Investors already digested on Tuesday (Sep.1) a disappointing employment report
released by payroll processor ADP. The precursor to the official August U.S. non-farm payrolls data, showed that U.S. companies created far fewer jobs than expected last month with private payrolls rising just 374,000. That is well below the Dow Jones estimate of 600,000.
Inflation data is next. The consumer price index will be out on Sept. 14 and if data continues to run hot, that could push up Treasury yields, a negative for the market, according to Julian Emanuel, Managing Director, Chief Equity and Derivatives Strategist at BTIG.
Emanuel also said the U.S. withdraw from Afghanistan hangs over the market as a risk factor. “The event has come and gone and the political fallout could be longer lasting, particularly if there are signs for greater instability in the region,” he told CNCB.

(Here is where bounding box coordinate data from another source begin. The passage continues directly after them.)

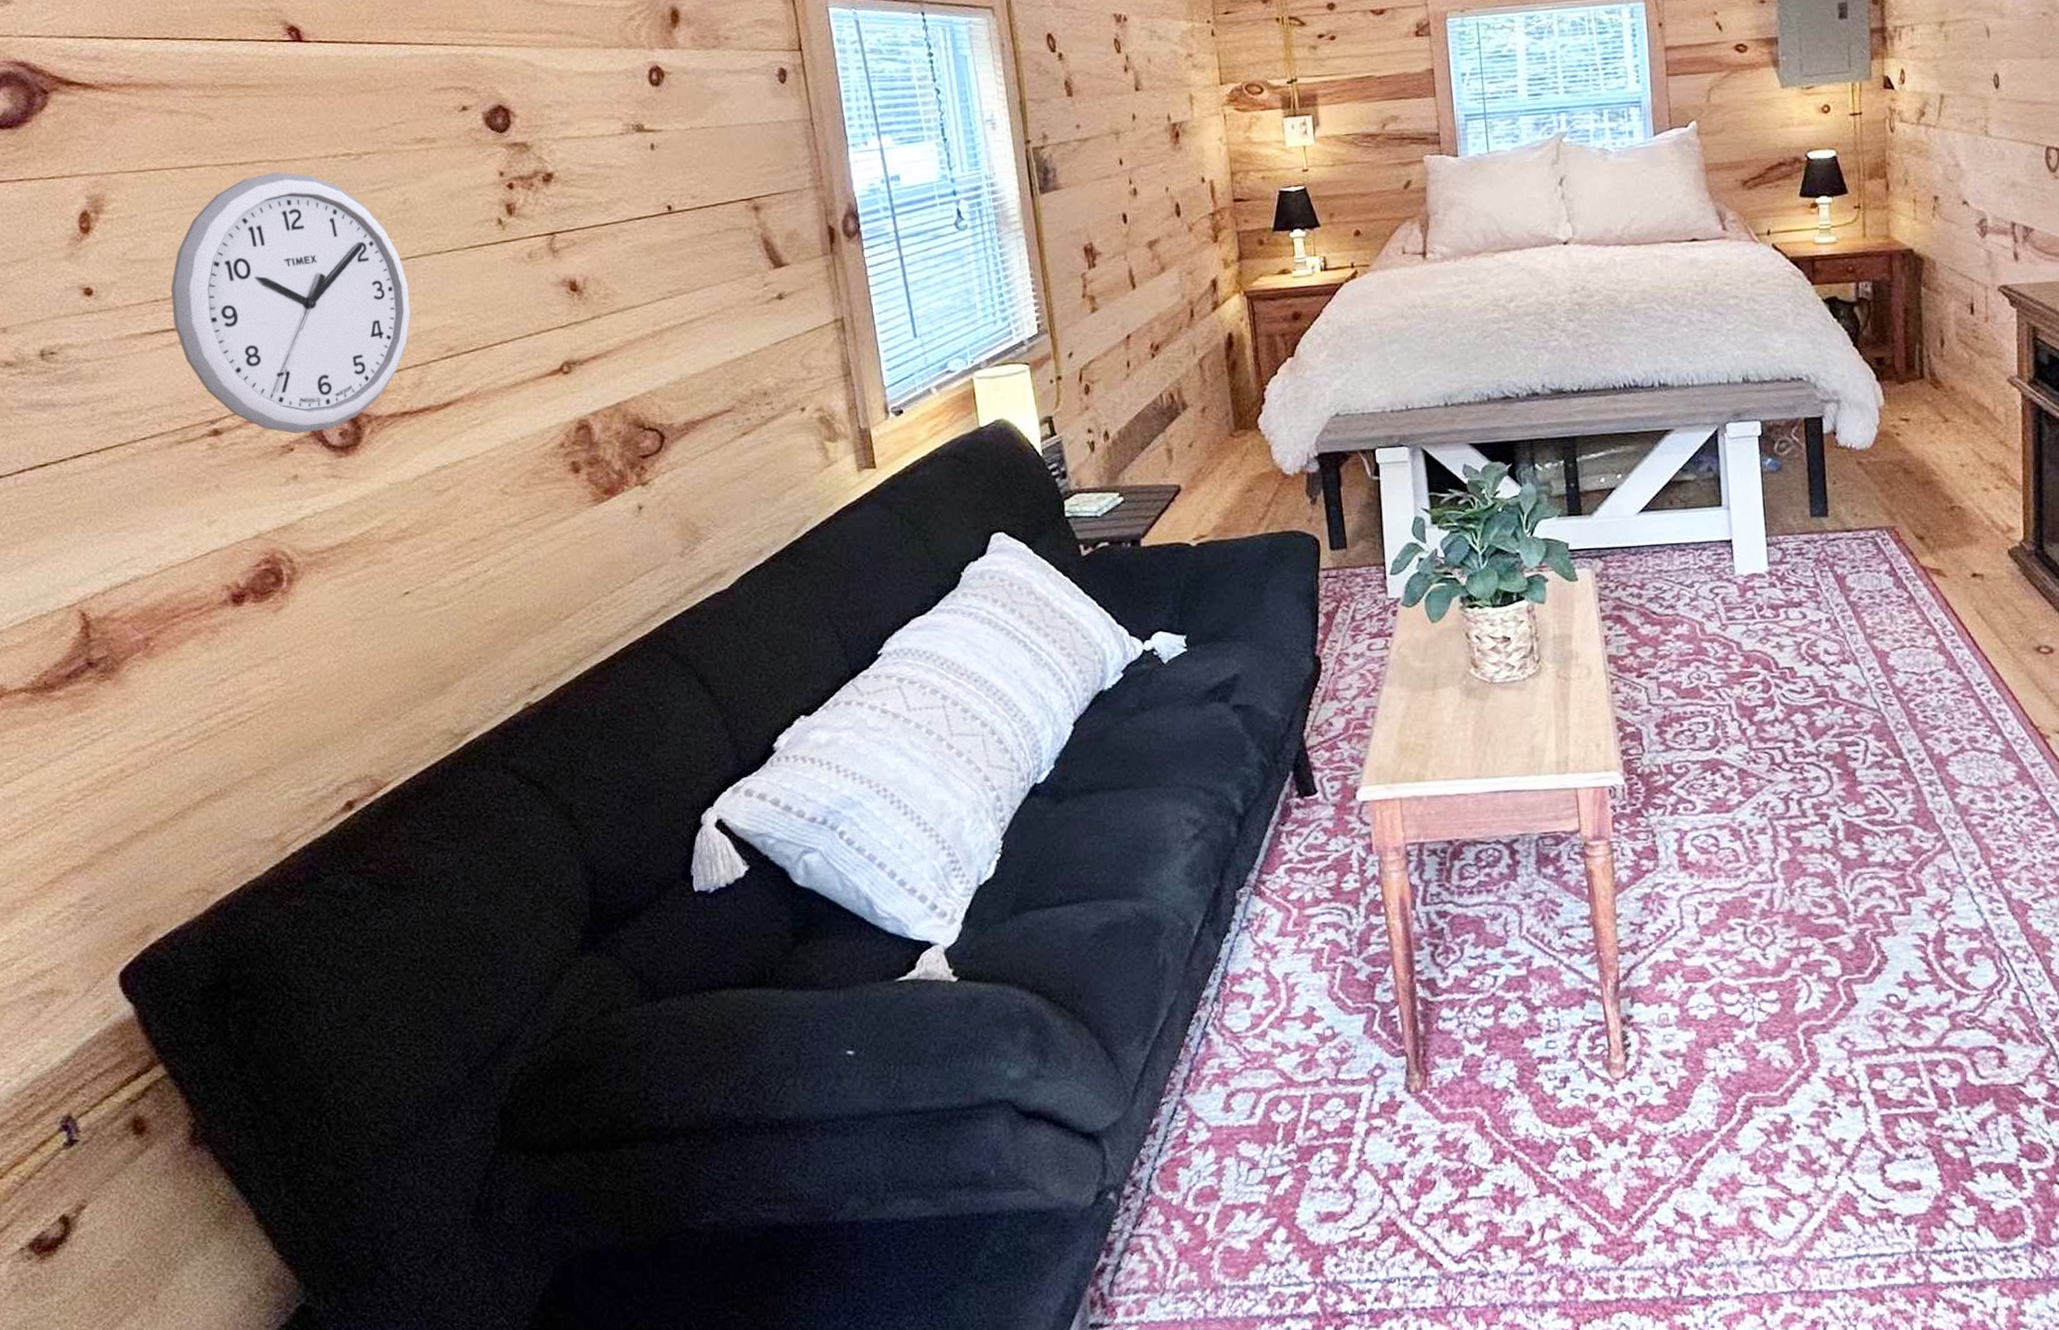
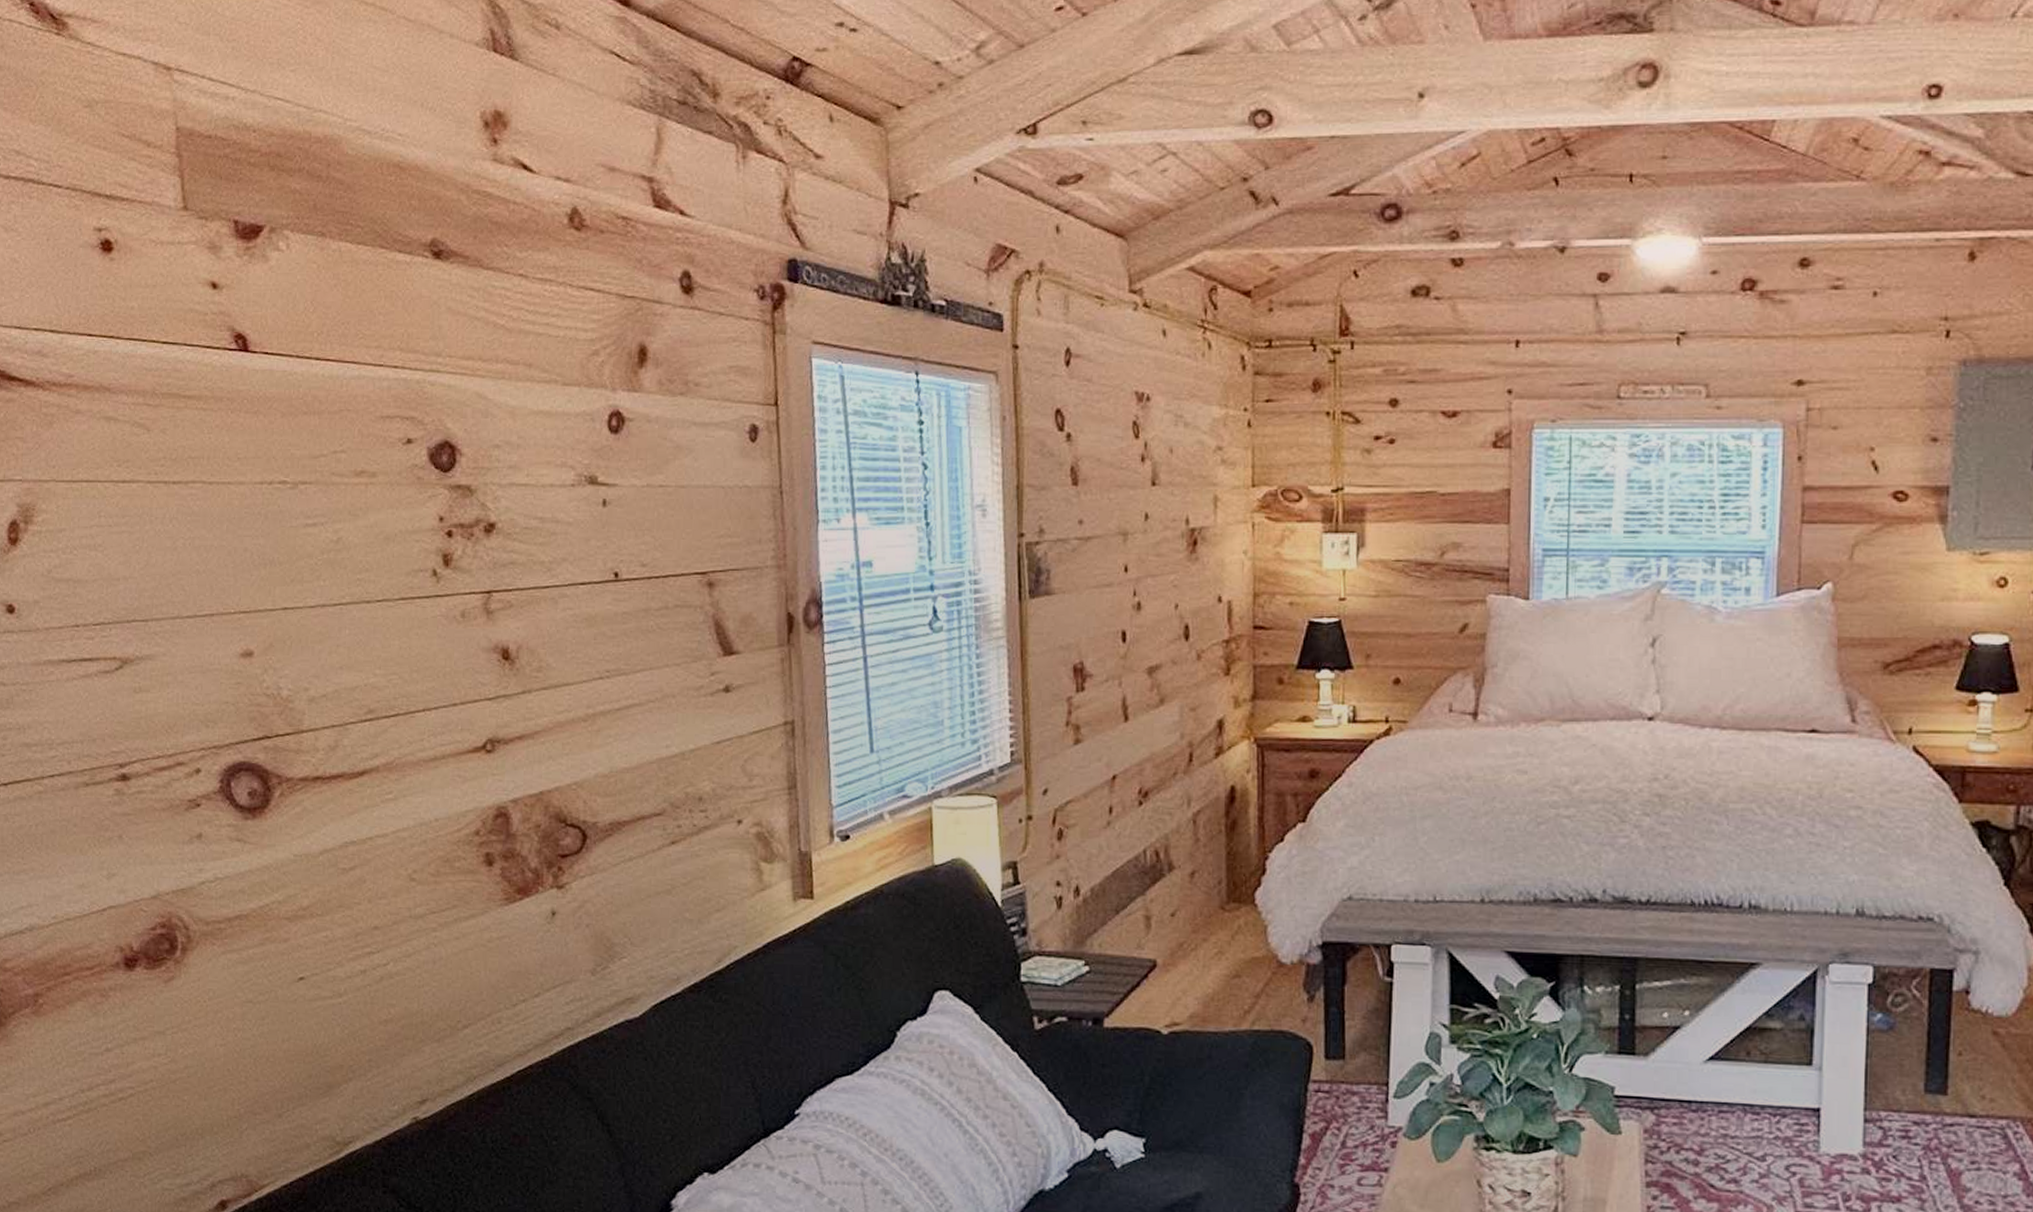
wall clock: present [171,172,411,434] -> none [92,495,334,788]

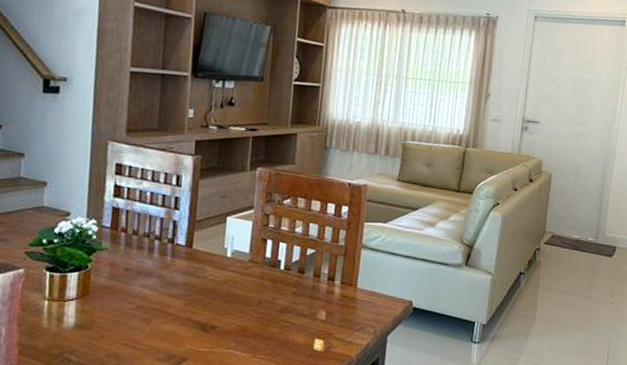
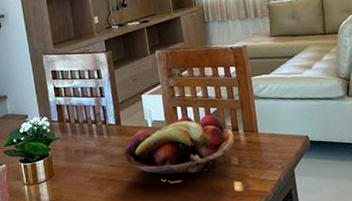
fruit basket: none [187,252,328,321] -> present [123,114,234,179]

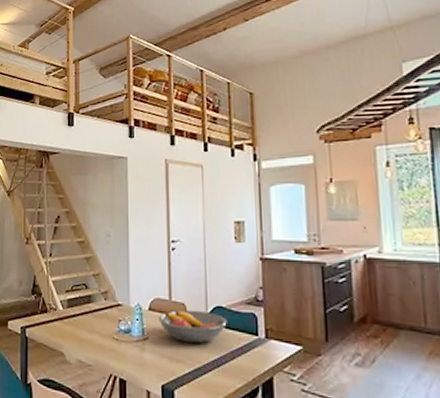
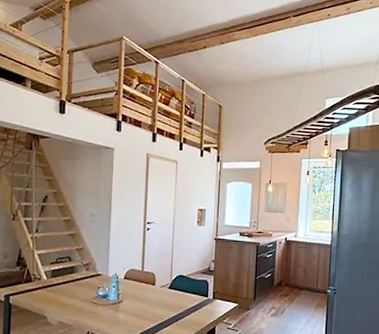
fruit bowl: present [158,309,227,344] -> none [132,278,186,304]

UN Secretary-General Antonio Guterres called on countries to provide rapid aid, noting that almost half of the Afghan population — 18 million people — need assistance to survive.
The withdrawal may prove to be a bigger problem for Europe than for the U.S. with politicians concerned about an influx of migrants to the Old Continent.
The market is also keeping an eye out on the $1.2 trillion infrastructure bill, expected to be considered by Congress in September. After rounds of negotiations, the Senate had passed the landmark bill with bipartisan support.
Remember, the September Effect doesn’t only affect U.S. markets, it is a worldwide phenomenon. But at least we all have the fourth quarter to look forward to.